> **WHAT THE TASK REQUIRES**
Reproduce every one of the rows below verbatim, omitting the pictures.

> **SUPPLIED INFORMATION**

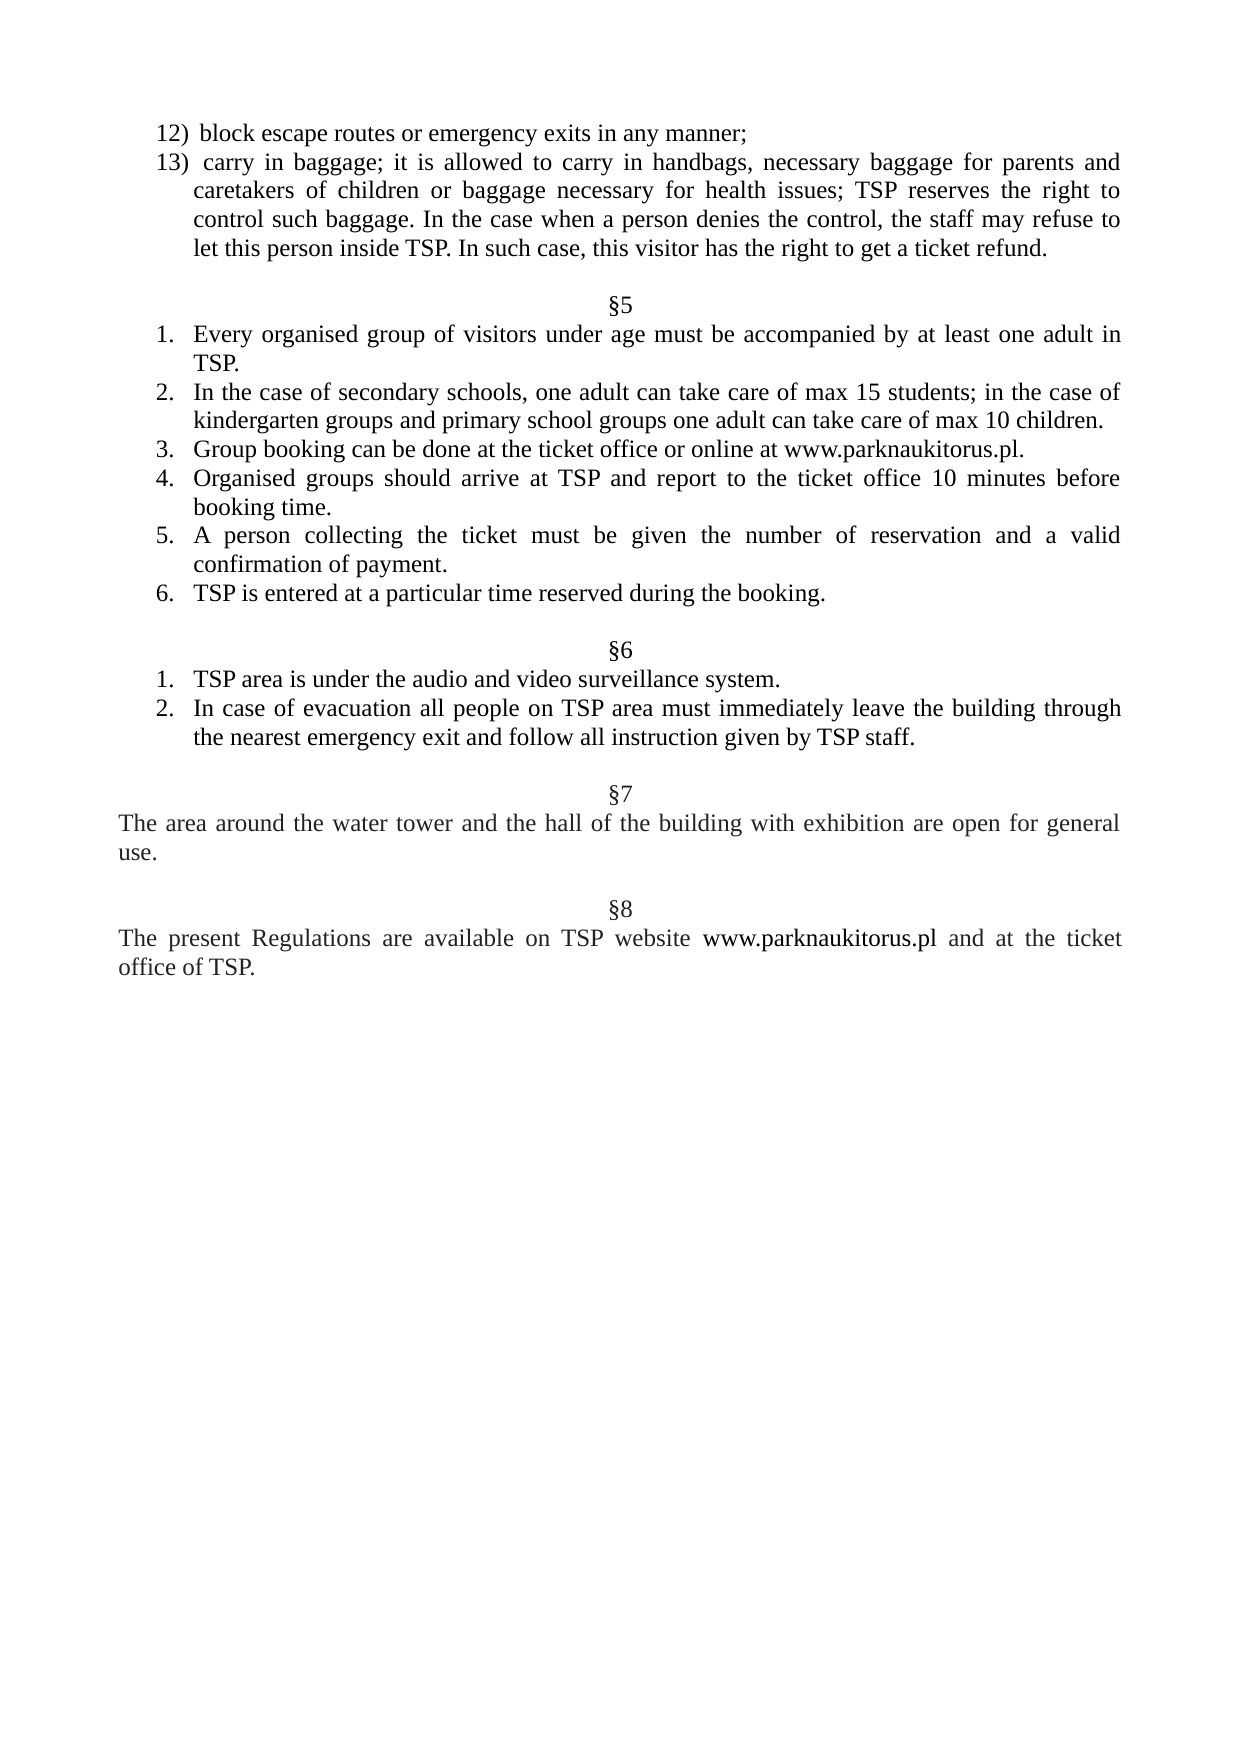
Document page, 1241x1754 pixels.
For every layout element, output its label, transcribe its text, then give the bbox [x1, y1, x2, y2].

list TSP area is under the audio and video surveillance system. [156, 664, 1122, 693]
list block escape routes or emergency exits in any manner; [156, 118, 1122, 147]
list A person collecting the ticket must be given the number of reservation and a valid confirmation of payment. [156, 521, 1122, 578]
list In case of evacuation all people on TSP area must immediately leave the building through the nearest emergency exit and follow all instruction given by TSP staff. [156, 693, 1122, 751]
list Every organised group of visitors under age must be accompanied by at least one adult in TSP. [156, 319, 1122, 377]
text §5 [118, 291, 1122, 319]
text The area around the water tower and the hall of the building with exhibition are open for general use. [118, 808, 1122, 866]
text The present Regulations are available on TSP website www.parknaukitorus.pl and at the ticket office of TSP. [118, 923, 1122, 981]
list In the case of secondary schools, one adult can take care of max 15 students; in the case of kindergarten groups and primary school groups one adult can take care of max 10 children. [156, 377, 1122, 434]
text §7 [118, 779, 1122, 808]
text §8 [118, 894, 1122, 923]
list Organised groups should arrive at TSP and report to the ticket office 10 minutes before booking time. [156, 463, 1122, 521]
list TSP is entered at a particular time reserved during the booking. [156, 578, 1122, 607]
text §6 [118, 636, 1122, 664]
list Group booking can be done at the ticket office or online at www.parknaukitorus.pl. [156, 434, 1122, 463]
list carry in baggage; it is allowed to carry in handbags, necessary baggage for parents and caretakers of children or baggage necessary for health issues; TSP reserves the right to control such baggage. In the case when a person denies the control, the staff may refuse to let this person inside TSP. In such case, this visitor has the right to get a ticket refund. [156, 147, 1122, 262]
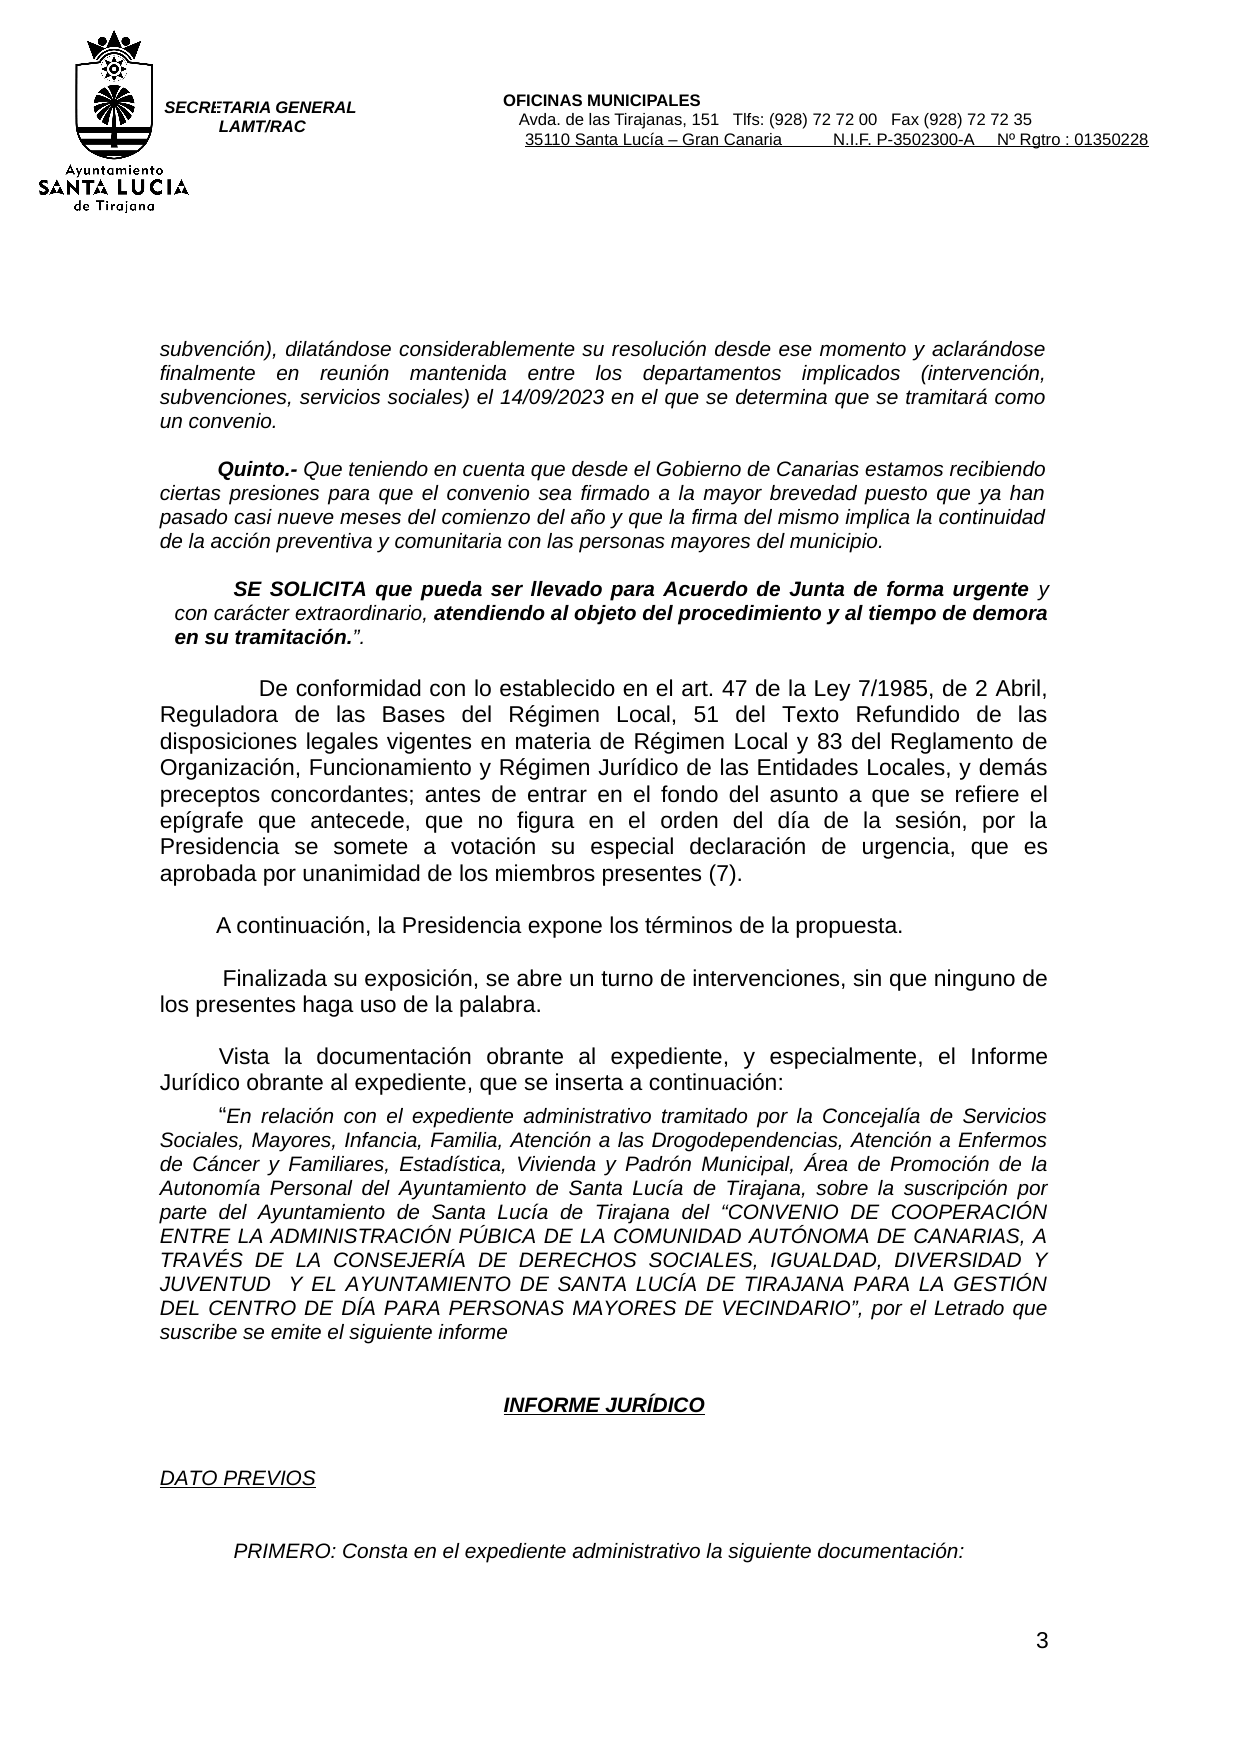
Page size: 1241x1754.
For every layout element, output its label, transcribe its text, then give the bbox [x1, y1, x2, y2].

picture [10, 0, 217, 239]
text DATO PREVIOS [159, 1466, 1048, 1489]
text Finalizada su exposición, se abre un turno de intervenciones, sin que ninguno de los presentes haga uso de la palabra. [159, 965, 1048, 1018]
text Quinto.- Que teniendo en cuenta que desde el Gobierno de Canarias estamos recibiendo ciertas presiones para que el convenio sea firmado a la mayor brevedad puesto que ya han pasado casi nueve meses del comienzo del año y que la firma del mismo implica la continuidad de la acción preventiva y comunitaria con las personas mayores del municipio. [159, 457, 1047, 553]
text A continuación, la Presidencia expone los términos de la propuesta. [159, 912, 1048, 939]
text “En relación con el expediente administrativo tramitado por la Concejalía de Servicios Sociales, Mayores, Infancia, Familia, Atención a las Drogodependencias, Atención a Enfermos de Cáncer y Familiares, Estadística, Vivienda y Padrón Municipal, Área de Promoción de la Autonomía Personal del Ayuntamiento de Santa Lucía de Tirajana, sobre la suscripción por parte del Ayuntamiento de Santa Lucía de Tirajana del “CONVENIO DE COOPERACIÓN ENTRE LA ADMINISTRACIÓN PÚBICA DE LA COMUNIDAD AUTÓNOMA DE CANARIAS, A TRAVÉS DE LA CONSEJERÍA DE DERECHOS SOCIALES, IGUALDAD, DIVERSIDAD Y JUVENTUD Y EL AYUNTAMIENTO DE SANTA LUCÍA DE TIRAJANA PARA LA GESTIÓN DEL CENTRO DE DÍA PARA PERSONAS MAYORES DE VECINDARIO”, por el Letrado que suscribe se emite el siguiente informe [159, 1102, 1048, 1344]
subtitle Vista la documentación obrante al expediente, y especialmente, el Informe Jurídico obrante al expediente, que se inserta a continuación: [159, 1043, 1048, 1095]
text De conformidad con lo establecido en el art. 47 de la Ley 7/1985, de 2 Abril, Reguladora de las Bases del Régimen Local, 51 del Texto Refundido de las disposiciones legales vigentes en materia de Régimen Local y 83 del Reglamento de Organización, Funcionamiento y Régimen Jurídico de las Entidades Locales, y demás preceptos concordantes; antes de entrar en el fondo del asunto a que se refiere el epígrafe que antecede, que no figura en el orden del día de la sesión, por la Presidencia se somete a votación su especial declaración de urgencia, que es aprobada por unanimidad de los miembros presentes (7). [159, 675, 1048, 886]
text SE SOLICITA que pueda ser llevado para Acuerdo de Junta de forma urgente y con carácter extraordinario, atendiendo al objeto del procedimiento y al tiempo de demora en su tramitación.”. [174, 577, 1049, 649]
text INFORME JURÍDICO [159, 1393, 1048, 1417]
text PRIMERO: Consta en el expediente administrativo la siguiente documentación: [159, 1538, 1048, 1562]
text subvención), dilatándose considerablemente su resolución desde ese momento y aclarándose finalmente en reunión mantenida entre los departamentos implicados (intervención, subvenciones, servicios sociales) el 14/09/2023 en el que se determina que se tramitará como un convenio. [159, 337, 1047, 433]
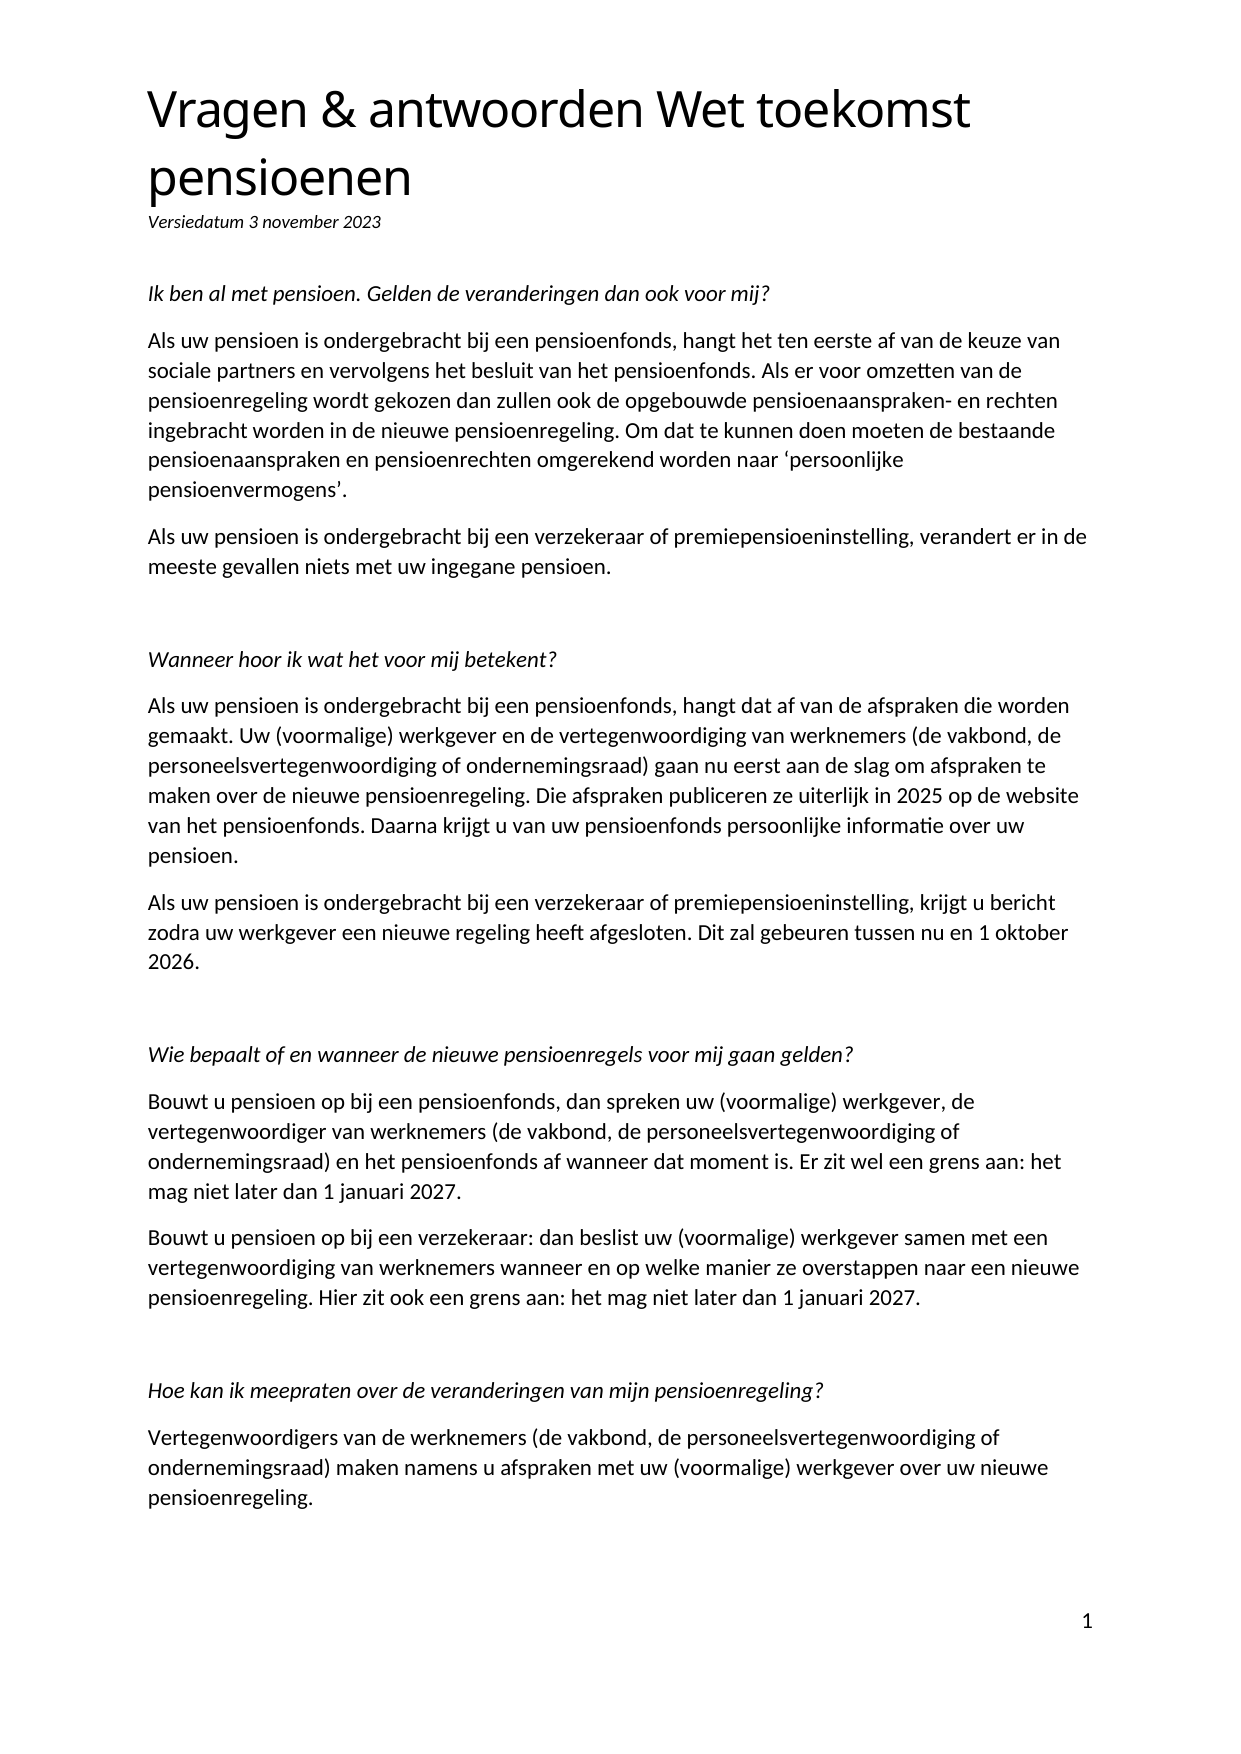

> **COMPLETED EXERCISE**
Document page, 1241x1754 pixels.
For every layout element, output its label, transcribe its text, then give the bbox [x1, y1, x2, y2].

list TSP area is under the audio and video surveillance system. [156, 664, 1122, 693]
list block escape routes or emergency exits in any manner; [156, 118, 1122, 147]
list A person collecting the ticket must be given the number of reservation and a valid confirmation of payment. [156, 521, 1122, 578]
list In case of evacuation all people on TSP area must immediately leave the building through the nearest emergency exit and follow all instruction given by TSP staff. [156, 693, 1122, 751]
list Every organised group of visitors under age must be accompanied by at least one adult in TSP. [156, 319, 1122, 377]
text §5 [118, 291, 1122, 319]
text The area around the water tower and the hall of the building with exhibition are open for general use. [118, 808, 1122, 866]
text The present Regulations are available on TSP website www.parknaukitorus.pl and at the ticket office of TSP. [118, 923, 1122, 981]
list In the case of secondary schools, one adult can take care of max 15 students; in the case of kindergarten groups and primary school groups one adult can take care of max 10 children. [156, 377, 1122, 434]
text §7 [118, 779, 1122, 808]
text §8 [118, 894, 1122, 923]
list Organised groups should arrive at TSP and report to the ticket office 10 minutes before booking time. [156, 463, 1122, 521]
list TSP is entered at a particular time reserved during the booking. [156, 578, 1122, 607]
text §6 [118, 636, 1122, 664]
list Group booking can be done at the ticket office or online at www.parknaukitorus.pl. [156, 434, 1122, 463]
list carry in baggage; it is allowed to carry in handbags, necessary baggage for parents and caretakers of children or baggage necessary for health issues; TSP reserves the right to control such baggage. In the case when a person denies the control, the staff may refuse to let this person inside TSP. In such case, this visitor has the right to get a ticket refund. [156, 147, 1122, 262]
Page size: 1241x1754.
For every layout element, output its label, transcribe its text, then give the bbox [x1, y1, x2, y2].

picture [10, 0, 217, 239]
text DATO PREVIOS [159, 1466, 1048, 1489]
text Finalizada su exposición, se abre un turno de intervenciones, sin que ninguno de los presentes haga uso de la palabra. [159, 965, 1048, 1018]
text Quinto.- Que teniendo en cuenta que desde el Gobierno de Canarias estamos recibiendo ciertas presiones para que el convenio sea firmado a la mayor brevedad puesto que ya han pasado casi nueve meses del comienzo del año y que la firma del mismo implica la continuidad de la acción preventiva y comunitaria con las personas mayores del municipio. [159, 457, 1047, 553]
text A continuación, la Presidencia expone los términos de la propuesta. [159, 912, 1048, 939]
text “En relación con el expediente administrativo tramitado por la Concejalía de Servicios Sociales, Mayores, Infancia, Familia, Atención a las Drogodependencias, Atención a Enfermos de Cáncer y Familiares, Estadística, Vivienda y Padrón Municipal, Área de Promoción de la Autonomía Personal del Ayuntamiento de Santa Lucía de Tirajana, sobre la suscripción por parte del Ayuntamiento de Santa Lucía de Tirajana del “CONVENIO DE COOPERACIÓN ENTRE LA ADMINISTRACIÓN PÚBICA DE LA COMUNIDAD AUTÓNOMA DE CANARIAS, A TRAVÉS DE LA CONSEJERÍA DE DERECHOS SOCIALES, IGUALDAD, DIVERSIDAD Y JUVENTUD Y EL AYUNTAMIENTO DE SANTA LUCÍA DE TIRAJANA PARA LA GESTIÓN DEL CENTRO DE DÍA PARA PERSONAS MAYORES DE VECINDARIO”, por el Letrado que suscribe se emite el siguiente informe [159, 1102, 1048, 1344]
subtitle Vista la documentación obrante al expediente, y especialmente, el Informe Jurídico obrante al expediente, que se inserta a continuación: [159, 1043, 1048, 1095]
text De conformidad con lo establecido en el art. 47 de la Ley 7/1985, de 2 Abril, Reguladora de las Bases del Régimen Local, 51 del Texto Refundido de las disposiciones legales vigentes en materia de Régimen Local y 83 del Reglamento de Organización, Funcionamiento y Régimen Jurídico de las Entidades Locales, y demás preceptos concordantes; antes de entrar en el fondo del asunto a que se refiere el epígrafe que antecede, que no figura en el orden del día de la sesión, por la Presidencia se somete a votación su especial declaración de urgencia, que es aprobada por unanimidad de los miembros presentes (7). [159, 675, 1048, 886]
text SE SOLICITA que pueda ser llevado para Acuerdo de Junta de forma urgente y con carácter extraordinario, atendiendo al objeto del procedimiento y al tiempo de demora en su tramitación.”. [174, 577, 1049, 649]
text INFORME JURÍDICO [159, 1393, 1048, 1417]
text PRIMERO: Consta en el expediente administrativo la siguiente documentación: [159, 1538, 1048, 1562]
text subvención), dilatándose considerablemente su resolución desde ese momento y aclarándose finalmente en reunión mantenida entre los departamentos implicados (intervención, subvenciones, servicios sociales) el 14/09/2023 en el que se determina que se tramitará como un convenio. [159, 337, 1047, 433]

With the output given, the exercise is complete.